Maxim Pharmaceuticals have announced the United States Patent and Trademark Office issued U.S. patent number 6,828,091 B2, entitled "Method of Identifying Immunosuppressive Agents."
The patent covers a method for identifying therapeutically active immunosuppressive agents by screening for compounds that induce apoptosis in activated T or B cells. Apoptosis is detected by measuring the activity of caspase-3, an enzyme essential in programmed cell death.
"Overly aggressive immune responses have become associated with many serious diseases such as arthritis, graft versus host disease, inflammatory bowel disease, and other conditions. As our understanding of these diseases has progressed, the need for targeted immunosuppressive therapeutics has become more apparent. Our proprietary screening technology allows Maxim to find compounds that selectively suppress activated T or B cells and identify those holding promise as potential immunosuppressive drugs," commented Ben Tseng, Ph.D., Vice President of Research for Maxim Pharmaceuticals. "While our primary focus will remain on the research and development of compounds that induce apoptosis in cancer cells, we will also work to exploit the broader applications of our technology platform."
Cancer is characterized by uncontrolled cell growth (e.g., tumor formation). One reason for this unchecked growth is the disabling, or absence, of the natural process of programmed cell death called apoptosis. Apoptosis is normally triggered when a cell outlives its purpose or it is seriously damaged. One of the most promising approaches in the fight against cancer is to selectively induce apoptosis in cancerous cells, thereby checking, and perhaps reversing, the improper cell growth.

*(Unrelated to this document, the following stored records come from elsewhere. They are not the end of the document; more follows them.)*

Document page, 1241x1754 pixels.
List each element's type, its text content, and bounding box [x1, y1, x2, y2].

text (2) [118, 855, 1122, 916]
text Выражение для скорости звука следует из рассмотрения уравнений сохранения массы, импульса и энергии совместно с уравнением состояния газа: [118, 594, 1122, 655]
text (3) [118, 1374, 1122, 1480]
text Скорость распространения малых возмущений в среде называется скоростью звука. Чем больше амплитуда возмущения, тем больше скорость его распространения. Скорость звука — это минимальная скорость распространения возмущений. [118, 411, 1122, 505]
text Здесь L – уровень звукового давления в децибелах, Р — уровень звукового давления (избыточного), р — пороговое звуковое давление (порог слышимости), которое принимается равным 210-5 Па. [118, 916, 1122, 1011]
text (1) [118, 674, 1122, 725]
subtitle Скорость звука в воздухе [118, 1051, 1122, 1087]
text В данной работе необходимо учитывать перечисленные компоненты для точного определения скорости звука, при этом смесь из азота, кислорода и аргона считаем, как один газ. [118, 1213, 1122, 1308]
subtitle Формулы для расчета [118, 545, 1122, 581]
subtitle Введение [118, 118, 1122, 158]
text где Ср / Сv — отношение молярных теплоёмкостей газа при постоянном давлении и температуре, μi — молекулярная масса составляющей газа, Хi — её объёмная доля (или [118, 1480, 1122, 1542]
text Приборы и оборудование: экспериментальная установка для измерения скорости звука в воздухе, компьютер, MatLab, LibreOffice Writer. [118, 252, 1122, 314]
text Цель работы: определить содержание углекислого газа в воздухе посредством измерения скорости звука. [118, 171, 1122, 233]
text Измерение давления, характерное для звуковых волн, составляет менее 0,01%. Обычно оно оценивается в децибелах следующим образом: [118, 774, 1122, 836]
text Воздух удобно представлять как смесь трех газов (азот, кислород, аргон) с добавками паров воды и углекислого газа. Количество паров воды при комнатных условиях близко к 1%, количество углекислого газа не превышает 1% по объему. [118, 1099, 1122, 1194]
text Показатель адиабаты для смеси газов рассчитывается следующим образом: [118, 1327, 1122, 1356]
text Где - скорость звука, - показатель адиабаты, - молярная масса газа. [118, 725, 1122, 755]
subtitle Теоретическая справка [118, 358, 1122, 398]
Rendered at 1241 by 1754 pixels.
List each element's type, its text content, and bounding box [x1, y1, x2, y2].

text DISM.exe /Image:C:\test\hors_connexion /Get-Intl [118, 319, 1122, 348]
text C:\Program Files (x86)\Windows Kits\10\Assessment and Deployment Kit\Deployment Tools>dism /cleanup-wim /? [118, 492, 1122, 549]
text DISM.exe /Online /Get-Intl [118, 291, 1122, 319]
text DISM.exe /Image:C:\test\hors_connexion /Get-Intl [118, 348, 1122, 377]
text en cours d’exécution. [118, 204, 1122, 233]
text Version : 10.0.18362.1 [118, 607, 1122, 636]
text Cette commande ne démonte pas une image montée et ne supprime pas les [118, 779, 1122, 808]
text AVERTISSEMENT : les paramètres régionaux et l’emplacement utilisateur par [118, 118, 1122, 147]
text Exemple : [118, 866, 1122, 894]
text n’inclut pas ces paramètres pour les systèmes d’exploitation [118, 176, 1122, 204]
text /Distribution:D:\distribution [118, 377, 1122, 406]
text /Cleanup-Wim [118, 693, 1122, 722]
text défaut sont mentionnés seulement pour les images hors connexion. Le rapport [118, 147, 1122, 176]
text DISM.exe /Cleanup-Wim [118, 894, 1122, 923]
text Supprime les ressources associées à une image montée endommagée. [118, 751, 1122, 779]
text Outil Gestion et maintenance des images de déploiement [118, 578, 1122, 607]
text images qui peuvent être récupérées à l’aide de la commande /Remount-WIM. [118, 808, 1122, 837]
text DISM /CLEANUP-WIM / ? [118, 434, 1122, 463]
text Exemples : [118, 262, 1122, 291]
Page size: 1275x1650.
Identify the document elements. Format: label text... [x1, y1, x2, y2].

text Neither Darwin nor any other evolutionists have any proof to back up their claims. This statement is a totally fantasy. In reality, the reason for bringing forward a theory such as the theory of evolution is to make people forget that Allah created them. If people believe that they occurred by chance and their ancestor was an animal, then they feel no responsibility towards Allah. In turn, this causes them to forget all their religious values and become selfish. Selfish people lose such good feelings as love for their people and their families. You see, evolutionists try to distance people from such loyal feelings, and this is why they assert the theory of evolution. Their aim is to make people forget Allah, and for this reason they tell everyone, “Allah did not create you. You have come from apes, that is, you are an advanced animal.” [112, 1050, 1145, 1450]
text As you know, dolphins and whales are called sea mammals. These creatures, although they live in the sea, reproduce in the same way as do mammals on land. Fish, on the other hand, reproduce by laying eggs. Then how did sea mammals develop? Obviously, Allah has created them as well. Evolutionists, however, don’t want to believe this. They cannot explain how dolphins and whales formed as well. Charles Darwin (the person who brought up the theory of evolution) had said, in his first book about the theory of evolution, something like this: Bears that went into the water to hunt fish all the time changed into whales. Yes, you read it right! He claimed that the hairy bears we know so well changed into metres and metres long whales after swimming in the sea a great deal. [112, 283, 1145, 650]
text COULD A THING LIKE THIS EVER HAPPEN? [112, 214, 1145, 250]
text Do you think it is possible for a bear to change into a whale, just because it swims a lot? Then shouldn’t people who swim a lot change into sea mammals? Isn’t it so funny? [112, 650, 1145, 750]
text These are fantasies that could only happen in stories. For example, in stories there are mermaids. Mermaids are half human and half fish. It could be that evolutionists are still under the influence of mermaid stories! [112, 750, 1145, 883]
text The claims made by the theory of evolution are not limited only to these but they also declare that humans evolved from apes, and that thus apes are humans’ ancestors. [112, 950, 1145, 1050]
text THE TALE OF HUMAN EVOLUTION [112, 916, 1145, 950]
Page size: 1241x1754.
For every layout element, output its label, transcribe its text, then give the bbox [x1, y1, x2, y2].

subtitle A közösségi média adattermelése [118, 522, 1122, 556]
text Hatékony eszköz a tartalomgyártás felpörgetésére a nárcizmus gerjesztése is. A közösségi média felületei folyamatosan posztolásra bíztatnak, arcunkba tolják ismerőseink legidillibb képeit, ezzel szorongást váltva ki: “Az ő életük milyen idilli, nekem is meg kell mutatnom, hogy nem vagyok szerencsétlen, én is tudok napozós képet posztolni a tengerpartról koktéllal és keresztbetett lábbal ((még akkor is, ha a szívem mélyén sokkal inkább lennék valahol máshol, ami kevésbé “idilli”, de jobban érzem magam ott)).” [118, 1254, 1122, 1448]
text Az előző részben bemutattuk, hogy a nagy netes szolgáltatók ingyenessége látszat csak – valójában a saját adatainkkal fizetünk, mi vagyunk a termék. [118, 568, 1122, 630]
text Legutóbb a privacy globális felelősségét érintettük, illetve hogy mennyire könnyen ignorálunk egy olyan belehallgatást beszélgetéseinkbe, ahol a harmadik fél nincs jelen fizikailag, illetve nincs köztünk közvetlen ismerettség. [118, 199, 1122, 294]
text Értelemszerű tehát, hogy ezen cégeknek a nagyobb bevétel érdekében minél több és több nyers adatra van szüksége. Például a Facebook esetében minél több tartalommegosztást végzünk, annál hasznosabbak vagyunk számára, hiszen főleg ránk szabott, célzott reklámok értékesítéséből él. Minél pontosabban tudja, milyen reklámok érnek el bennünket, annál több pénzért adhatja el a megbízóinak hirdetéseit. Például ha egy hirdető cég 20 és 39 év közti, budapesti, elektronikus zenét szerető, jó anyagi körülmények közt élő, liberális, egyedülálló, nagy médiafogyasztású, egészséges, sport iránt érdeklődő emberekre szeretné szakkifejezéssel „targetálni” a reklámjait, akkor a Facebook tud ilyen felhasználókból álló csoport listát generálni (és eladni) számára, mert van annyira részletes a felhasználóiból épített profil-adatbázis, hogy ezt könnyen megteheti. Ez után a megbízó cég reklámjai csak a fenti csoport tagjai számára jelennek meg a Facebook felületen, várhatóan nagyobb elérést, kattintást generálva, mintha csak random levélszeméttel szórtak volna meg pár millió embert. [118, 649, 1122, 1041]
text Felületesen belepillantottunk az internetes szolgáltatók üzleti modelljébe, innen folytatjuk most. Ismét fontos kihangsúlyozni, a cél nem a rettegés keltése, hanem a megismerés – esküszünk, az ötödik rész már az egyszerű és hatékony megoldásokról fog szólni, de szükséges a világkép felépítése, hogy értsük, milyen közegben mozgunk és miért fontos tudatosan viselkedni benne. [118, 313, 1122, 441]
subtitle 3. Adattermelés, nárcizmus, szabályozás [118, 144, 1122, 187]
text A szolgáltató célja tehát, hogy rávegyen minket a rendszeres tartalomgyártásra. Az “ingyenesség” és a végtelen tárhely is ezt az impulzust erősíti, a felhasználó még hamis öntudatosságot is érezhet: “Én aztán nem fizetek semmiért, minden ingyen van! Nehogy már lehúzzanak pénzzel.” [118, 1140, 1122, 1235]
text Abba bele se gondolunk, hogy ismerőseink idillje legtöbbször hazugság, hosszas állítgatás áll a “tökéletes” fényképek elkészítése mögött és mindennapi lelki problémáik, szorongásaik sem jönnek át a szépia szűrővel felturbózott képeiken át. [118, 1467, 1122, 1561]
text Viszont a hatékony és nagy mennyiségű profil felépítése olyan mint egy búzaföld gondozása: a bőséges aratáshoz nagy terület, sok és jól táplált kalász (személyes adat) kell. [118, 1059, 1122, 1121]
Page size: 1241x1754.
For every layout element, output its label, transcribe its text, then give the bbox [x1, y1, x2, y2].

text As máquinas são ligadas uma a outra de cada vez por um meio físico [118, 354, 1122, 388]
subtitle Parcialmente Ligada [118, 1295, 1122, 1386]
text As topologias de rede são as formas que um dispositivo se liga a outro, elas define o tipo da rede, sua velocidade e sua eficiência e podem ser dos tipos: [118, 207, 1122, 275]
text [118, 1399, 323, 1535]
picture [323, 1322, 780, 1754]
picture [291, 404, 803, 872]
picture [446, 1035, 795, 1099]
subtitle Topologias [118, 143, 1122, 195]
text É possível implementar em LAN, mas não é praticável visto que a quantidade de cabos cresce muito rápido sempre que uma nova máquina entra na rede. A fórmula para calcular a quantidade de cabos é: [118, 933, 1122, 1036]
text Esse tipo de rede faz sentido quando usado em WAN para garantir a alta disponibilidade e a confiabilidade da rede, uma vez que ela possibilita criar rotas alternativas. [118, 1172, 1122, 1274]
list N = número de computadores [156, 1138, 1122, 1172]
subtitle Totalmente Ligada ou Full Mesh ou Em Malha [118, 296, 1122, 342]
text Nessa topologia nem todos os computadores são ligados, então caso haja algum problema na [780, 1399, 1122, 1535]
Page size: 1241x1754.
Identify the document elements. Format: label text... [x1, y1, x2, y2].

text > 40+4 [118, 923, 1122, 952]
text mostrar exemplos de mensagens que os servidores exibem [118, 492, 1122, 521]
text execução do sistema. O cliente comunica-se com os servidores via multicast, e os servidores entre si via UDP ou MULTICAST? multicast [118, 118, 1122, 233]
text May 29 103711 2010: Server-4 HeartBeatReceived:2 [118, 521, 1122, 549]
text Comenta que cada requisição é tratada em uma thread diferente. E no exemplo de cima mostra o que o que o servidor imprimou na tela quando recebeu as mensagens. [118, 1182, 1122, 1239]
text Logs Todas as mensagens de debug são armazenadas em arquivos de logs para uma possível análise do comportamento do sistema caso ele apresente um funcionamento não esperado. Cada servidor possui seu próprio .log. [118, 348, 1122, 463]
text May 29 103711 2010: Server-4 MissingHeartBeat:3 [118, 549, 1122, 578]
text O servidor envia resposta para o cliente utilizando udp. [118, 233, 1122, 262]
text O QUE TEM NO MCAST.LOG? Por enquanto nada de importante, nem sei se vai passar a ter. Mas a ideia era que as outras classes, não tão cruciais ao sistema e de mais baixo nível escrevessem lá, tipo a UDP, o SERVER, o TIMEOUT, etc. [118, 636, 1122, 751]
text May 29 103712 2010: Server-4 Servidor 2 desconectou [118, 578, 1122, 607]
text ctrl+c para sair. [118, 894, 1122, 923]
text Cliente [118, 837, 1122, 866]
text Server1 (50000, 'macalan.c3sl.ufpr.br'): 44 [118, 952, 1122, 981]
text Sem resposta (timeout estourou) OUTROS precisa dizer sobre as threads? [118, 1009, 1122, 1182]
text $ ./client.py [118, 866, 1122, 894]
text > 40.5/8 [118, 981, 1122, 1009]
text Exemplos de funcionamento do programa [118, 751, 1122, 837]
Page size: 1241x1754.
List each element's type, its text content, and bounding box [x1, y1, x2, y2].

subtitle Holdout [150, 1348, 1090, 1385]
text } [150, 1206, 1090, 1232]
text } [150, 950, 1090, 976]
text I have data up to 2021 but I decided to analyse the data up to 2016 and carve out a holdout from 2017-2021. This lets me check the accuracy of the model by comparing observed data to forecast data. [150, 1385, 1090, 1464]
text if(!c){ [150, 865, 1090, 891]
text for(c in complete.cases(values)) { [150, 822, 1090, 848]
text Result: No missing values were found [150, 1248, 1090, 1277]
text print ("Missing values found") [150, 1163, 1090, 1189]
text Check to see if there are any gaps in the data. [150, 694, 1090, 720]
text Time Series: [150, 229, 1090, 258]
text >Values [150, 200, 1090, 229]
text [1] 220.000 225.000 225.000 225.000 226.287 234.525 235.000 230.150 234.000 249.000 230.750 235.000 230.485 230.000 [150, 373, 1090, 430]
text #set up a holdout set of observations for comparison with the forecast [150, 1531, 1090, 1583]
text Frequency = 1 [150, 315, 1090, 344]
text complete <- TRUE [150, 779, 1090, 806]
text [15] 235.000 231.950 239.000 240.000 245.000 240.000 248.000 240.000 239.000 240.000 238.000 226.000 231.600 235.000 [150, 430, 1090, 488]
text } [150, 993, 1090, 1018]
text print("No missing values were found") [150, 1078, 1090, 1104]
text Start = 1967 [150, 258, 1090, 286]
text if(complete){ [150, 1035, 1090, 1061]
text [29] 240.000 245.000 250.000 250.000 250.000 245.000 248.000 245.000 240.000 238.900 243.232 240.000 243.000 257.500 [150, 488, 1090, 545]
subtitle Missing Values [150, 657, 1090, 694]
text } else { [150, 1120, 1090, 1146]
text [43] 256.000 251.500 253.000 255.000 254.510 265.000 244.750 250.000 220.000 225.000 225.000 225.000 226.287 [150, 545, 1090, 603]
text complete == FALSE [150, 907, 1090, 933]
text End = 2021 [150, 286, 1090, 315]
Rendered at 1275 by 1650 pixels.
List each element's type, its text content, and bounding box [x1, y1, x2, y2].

Maxim researchers can efficiently identify new cancer drug candidates and molecular targets that selectively induce apoptosis in cancer cells through the use of chemical genetics and our proprietary live cell high-throughput caspase-3 screening technology. Chemical genetics is a research approach investigating the effect of small molecule drug candidates on the cellular activity of a protein, enabling researchers to determine the protein's function. Using this approach with its proprietary caspase-3 screening technology, Maxim researchers can focus their investigation on the cellular activity of small molecule drug candidates and their relationship to apoptosis. The focus on apoptosis is achieved by screening for the activity of caspase-3, an enzyme with an essential role in cleaving other important proteins necessary to cause cell death through apoptosis. This combination of chemical genetics and Maxim's screening technology, allows researchers to discover and rapidly test the effect of small molecules on pathways and molecular targets crucial to apoptosis, and gain insights into their potential as new anticancer agents.
Maxim's screening technology is also particularly versatile since it can adapt its assays for almost any tumor type that can be cultured, and it can measure caspase activation inside multiple cell types (e.g. cancer cells, immune cells, or cell lines from different organ systems or genetically engineered cells). This allows Maxim researchers to find potential drug candidates that are selective for specific cancer types, which may help identify candidates that provide increased therapeutic benefit and reduced toxicity.
Maxim's high-throughput screening capabilities allow researchers to screen approximately 30,000 compounds per day. To date, this program has identified several families of compounds with potentially novel mechanisms that induce apoptosis in cancer cells. Four compounds from within these families have progressed to lead drug candidate status with proven pre-clinical efficacies in tumor models and identified molecular targets. The most advanced candidate from this program is entering a Phase 1 trial through collaboration with Myriad Genetics.